World Bank Chief Says Clean Energy a Vital Issue
US: April 13, 2007


WASHINGTON - Clean energy, renewable energy and climate change may well become the World Bank's main focus in years to come despite the issue's absence from the lender's formal agenda at its meeting this weekend, President Paul Wolfowitz said on Thursday.

 


"We had clean energy on the formal agenda in the fall. It will come up again this coming fall.
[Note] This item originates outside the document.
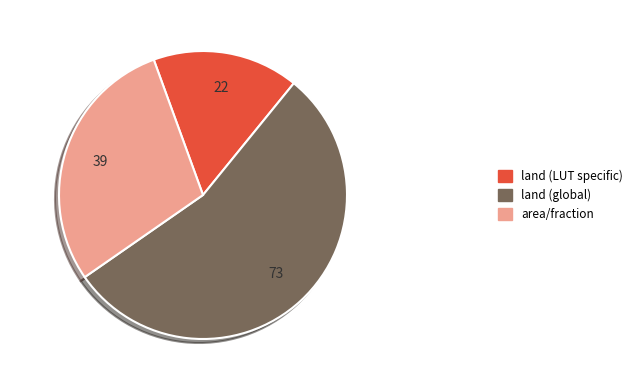

True or false: land (global) accounts for 54% of the total.

True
It's a major focus of the bank's work and it might well be the principal focus of the bank in a few years from now," Wolfowitz told reporters.

World Bank spring meetings start in earnest at the weekend, and member countries' development ministers plan to discuss clean energy and energy efficiency informally over lunch on Sunday.

An official from an industrialized country familiar with preparations for the World Bank's weekend agenda said policy positions are evolving and it was decided that an informal discussion of climate change and energy was the most promising means to perhaps reach a consensus among the 185 members.

A World Bank report last year found that current financing from multilateral lenders like the Washington-based bank as well as governments and the private sector "cannot lead to a meaningful transition to a low-carbon economy."

Public concerns have mounted as unusual weather patterns have been reported around the globe from unseasonably warm and cold weather to drought and well-above-average rainfall.

"It's a big subject. It's not lack of interest. It's not lack of consensus. Everyone agrees it's important. I think the discussion at lunch (on Sunday) should help us go forward with a clear understanding of what the ministers feel are the outstanding issues," Wolfowitz said.

The World Bank said it committed US$871 million in renewable energy and energy efficiency programs in the year that ended last June.

It estimates that for every dollar it invests in a project another US$5 is drawn from the private sector, government and others and that developing nations need to invest US$300 billion a year for the next 25 years to meet their energy needs, largely in electric power generation and distribution.

"The poorer countries who are our principal customers are frankly ultimately the ones most affected by climate change, partly because many of them are tropically located but also because if you're living on the edge already a global disturbance pushes you over the edge," Wolfowitz said.

"Maybe the major way that this is going to happen is for investments to come from the developed countries to help poor countries reduce carbon emissions either through reducing deforestation or reducing their dependence on fossil fuels or increasing the efficiency with which they use fossil fuels."